* [Exercise data]:

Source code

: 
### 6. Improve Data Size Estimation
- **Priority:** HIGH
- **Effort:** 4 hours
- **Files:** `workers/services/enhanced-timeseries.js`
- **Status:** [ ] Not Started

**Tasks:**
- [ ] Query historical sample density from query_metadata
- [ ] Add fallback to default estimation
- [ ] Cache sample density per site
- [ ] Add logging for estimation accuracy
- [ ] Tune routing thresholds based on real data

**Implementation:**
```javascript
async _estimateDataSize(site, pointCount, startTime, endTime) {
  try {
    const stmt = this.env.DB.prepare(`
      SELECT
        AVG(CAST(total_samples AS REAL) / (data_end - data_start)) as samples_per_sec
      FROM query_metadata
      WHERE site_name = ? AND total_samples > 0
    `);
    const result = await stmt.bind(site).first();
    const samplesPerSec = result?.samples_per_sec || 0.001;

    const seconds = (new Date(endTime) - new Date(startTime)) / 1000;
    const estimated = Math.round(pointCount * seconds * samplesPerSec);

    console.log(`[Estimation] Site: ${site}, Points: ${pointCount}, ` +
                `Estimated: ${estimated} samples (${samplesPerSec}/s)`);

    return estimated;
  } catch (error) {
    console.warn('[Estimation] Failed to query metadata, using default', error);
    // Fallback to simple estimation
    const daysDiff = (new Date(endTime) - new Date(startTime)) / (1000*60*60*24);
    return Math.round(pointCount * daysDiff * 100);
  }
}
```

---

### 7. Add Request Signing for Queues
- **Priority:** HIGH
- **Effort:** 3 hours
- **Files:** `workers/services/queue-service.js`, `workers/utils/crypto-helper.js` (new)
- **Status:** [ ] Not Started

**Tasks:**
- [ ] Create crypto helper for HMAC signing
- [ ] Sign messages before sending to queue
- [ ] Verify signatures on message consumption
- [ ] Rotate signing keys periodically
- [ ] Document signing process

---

* [Work item]: Go through the records and copy all of them exactly.

* [Response to the exercise]:
Source code

: 
### 6. Improve Data Size Estimation
- **Priority:** HIGH
- **Effort:** 4 hours
- **Files:** `workers/services/enhanced-timeseries.js`
- **Status:** [ ] Not Started

**Tasks:**
- [ ] Query historical sample density from query_metadata
- [ ] Add fallback to default estimation
- [ ] Cache sample density per site
- [ ] Add logging for estimation accuracy
- [ ] Tune routing thresholds based on real data

**Implementation:**
```javascript
async _estimateDataSize(site, pointCount, startTime, endTime) {
  try {
    const stmt = this.env.DB.prepare(`
      SELECT
        AVG(CAST(total_samples AS REAL) / (data_end - data_start)) as samples_per_sec
      FROM query_metadata
      WHERE site_name = ? AND total_samples > 0
    `);
    const result = await stmt.bind(site).first();
    const samplesPerSec = result?.samples_per_sec || 0.001;

    const seconds = (new Date(endTime) - new Date(startTime)) / 1000;
    const estimated = Math.round(pointCount * seconds * samplesPerSec);

    console.log(`[Estimation] Site: ${site}, Points: ${pointCount}, ` +
                `Estimated: ${estimated} samples (${samplesPerSec}/s)`);

    return estimated;
  } catch (error) {
    console.warn('[Estimation] Failed to query metadata, using default', error);
    // Fallback to simple estimation
    const daysDiff = (new Date(endTime) - new Date(startTime)) / (1000*60*60*24);
    return Math.round(pointCount * daysDiff * 100);
  }
}
```

---

### 7. Add Request Signing for Queues
- **Priority:** HIGH
- **Effort:** 3 hours
- **Files:** `workers/services/queue-service.js`, `workers/utils/crypto-helper.js` (new)
- **Status:** [ ] Not Started

**Tasks:**
- [ ] Create crypto helper for HMAC signing
- [ ] Sign messages before sending to queue
- [ ] Verify signatures on message consumption
- [ ] Rotate signing keys periodically
- [ ] Document signing process

---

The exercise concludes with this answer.